Texto-base
= = = = = = =

Seu início nas pistas coincidiu com uma era importante para o automobilismo nacional, pois as grandes marcas automotivas começavam a realizar investimento considerável nas corridas e em seu parque indústrial. No começo dos anos 60, a Vemag criou o seu departamento de competições, criando uma equipe oficial de corridas.

Pelo time, além dos famosos DKW, ele também competiu com vários outros chassis preparados pela marca, como um Fórmula Junior construído por Toni Bianco. A equipe Vemag e Clemente empilharam troféus importantes e chamaram a atenção do público e mídia. E isso fez com que outras montadoras corressem atrás.

Clemente abriu o profissionalismo do automobilismo brasileiro

Mesmo com as chegadas das marcas às pistas brasileiras, os pilotos tinham poucos benefícios na época, e Clemente plantou algumas sementes importantes sobre essa questão.

Até então, os competidores recebiam apenas uma ajuda de custo referente principalmente aos dias que se dedicavam aos testes de desenvolvimento dos carros. Clemente negociou com a Vemag pelo menos um carro zero na versão de rua para os integrantes do time oficial, além de desconto para a compra de outros modelos.

Mas a mudança radical foi alguns anos depois, quando ele mudou de cores. Em 1963, com a morte de Christian Heins em um acidente em Le Mans, a equipe Willys perdeu o seu grande líder dentro e fora das pistas. Luiz Antônio Greco, outro dos mais importantes nomes do automobilismo brasileiro, assumiu o time, que já tinha na época Luis Pereira Bueno e Wilsinho Fittipaldi.

Para a vaga de Heins, era necessário mais um piloto experiente e que trouxesse de imediato bons resultados. Clemente era o nome óbvio no mercado, mas a negociação não seria tão simples.

Como já tinha alguns benefícios importantes na Vemag, Clemente conseguiu que a Willys fizesse um contrato profissional para que ele se transferisse. Isso significava, entre outras vantagens e bônus por resultados, um salário fixo para que ele fosse piloto do time em tempo integral, sem precisar se preocupar com outros trabalhos.

Com Clemente como um das principais estrelas, a equipe Willys se tornou um marco para o automobilismo brasileiro
Com Clemente como um das principais estrelas, a equipe Willys se tornou um marco para o automobilismo brasileiro

Pouco tempo depois, Bueno, Fittipaldi e outros pilotos que chegariam ao time, como Francisco Lameirão e José Carlos Pace, também receberam os mesmos benefícios, o que representou uma mudança radical no automobilismo brasileiro.

= = = = = = =

Listagem fornecida
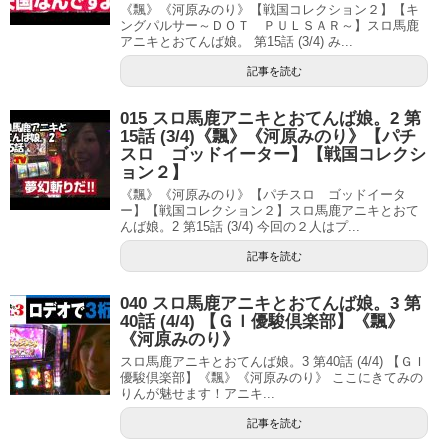
《飄》《河原みのり》【戦国コレクション２】【キ
ングパルサー～ＤＯＴ ＰＵＬＳＡＲ～】スロ馬鹿
アニキとおてんば娘。 第15話 (3/4) み...
記事を読む
015 スロ馬鹿アニキとおてんば娘。2 第
15話 (3/4)《飄》《河原みのり》【パチ
スロ ゴッドイーター】【戦国コレクシ
ョン２】
《飄》《河原みのり》【パチスロ ゴッドイータ
ー】【戦国コレクション２】スロ馬鹿アニキとおて
んば娘。2 第15話 (3/4) 今回の２人はプ...
記事を読む
040 スロ馬鹿アニキとおてんば娘。3 第
40話 (4/4) 【ＧＩ優駿倶楽部】《飄》
《河原みのり》
スロ馬鹿アニキとおてんば娘。3 第40話 (4/4) 【ＧＩ
優駿倶楽部】《飄》《河原みのり》 ここにきてみの
りんが魅せます！アニキ...
記事を読む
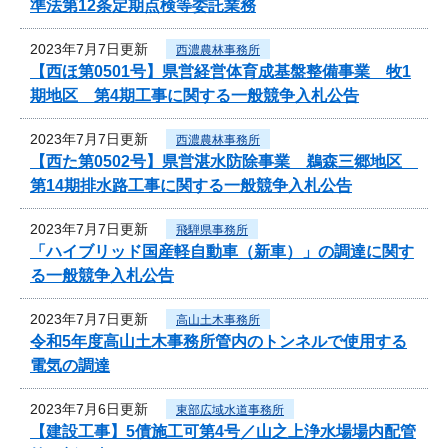
準法第12条定期点検等委託業務
2023年7月7日更新
西濃農林事務所
【西ほ第0501号】県営経営体育成基盤整備事業 牧1
期地区 第4期工事に関する一般競争入札公告
2023年7月7日更新
西濃農林事務所
【西た第0502号】県営湛水防除事業 鵜森三郷地区
第14期排水路工事に関する一般競争入札公告
2023年7月7日更新
飛騨県事務所
「ハイブリッド国産軽自動車（新車）」の調達に関す
る一般競争入札公告
2023年7月7日更新
高山土木事務所
令和5年度高山土木事務所管内のトンネルで使用する
電気の調達
2023年7月6日更新
東部広域水道事務所
【建設工事】5債施工可第4号／山之上浄水場場内配管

= = = = = = =

Tarefa 1
Reescreva de forma mais concisa o parágrafo do texto-base que começa com "Até então, os competidores", mantendo suas informações principais.
Tarefa 2
Dê sequência ao texto-base sobre Clemente e a profissionalização do automobilismo brasileiro, a partir da última frase apresentada.

Resposta 1
Antes, os pilotos recebiam só uma ajuda de custo, sobretudo pelos dias de testes de desenvolvimento dos carros. Clemente conseguiu da Vemag pelo menos um carro zero na versão de rua para cada integrante do time oficial, além de desconto na compra de outros modelos.

Resposta 2
Cirquinho e o Recorde de resistência

Clemente se tornou o grande líder da equipe Willys, que formou um dos grandes conjuntos de pilotos da história do país. O time era tão estrelado que passou a realizar eventos pelo interior do país em finais de semana que não tinham corridas. Era uma forma, também, do departamento de competições justificar o alto custo com salários de pilotos e técnicos.

Assim, os pilotos andavam nas ruas de cidades brasileiras com Gordinis e Berlinetas simulando corridas, fazendo acrobacias e manobras, além de levarem como passageiros autoridades locais e clientes da marca. Isso muitas décadas antes de equipes de F1 começarem a realizar este tipo de demonstração, que hoje se tornaram tão comuns.

Mas junto com a necessidade de promover a marca da Willys, também vieram desafios esportivos importantes. E um dos mais lembrados foi o recorde de resistência mundial, realizado em Interlagos. A ideia era provar que o Gordini podia competir no quesito com seu principal concorrente no mercado, da Jeep, que apesar de menos confortável e econômico, tinha a fama de resistente.

A Willys então enfrentaria o teste dos 50 mil Km, supervisionado pela FIA, em que um veículo retirado de forma aleatória da linha de produção da fábrica, andaria com paradas apenas para controles, abastecimentos, trocas de óleo e revezamento dos pilotos até completar o percurso.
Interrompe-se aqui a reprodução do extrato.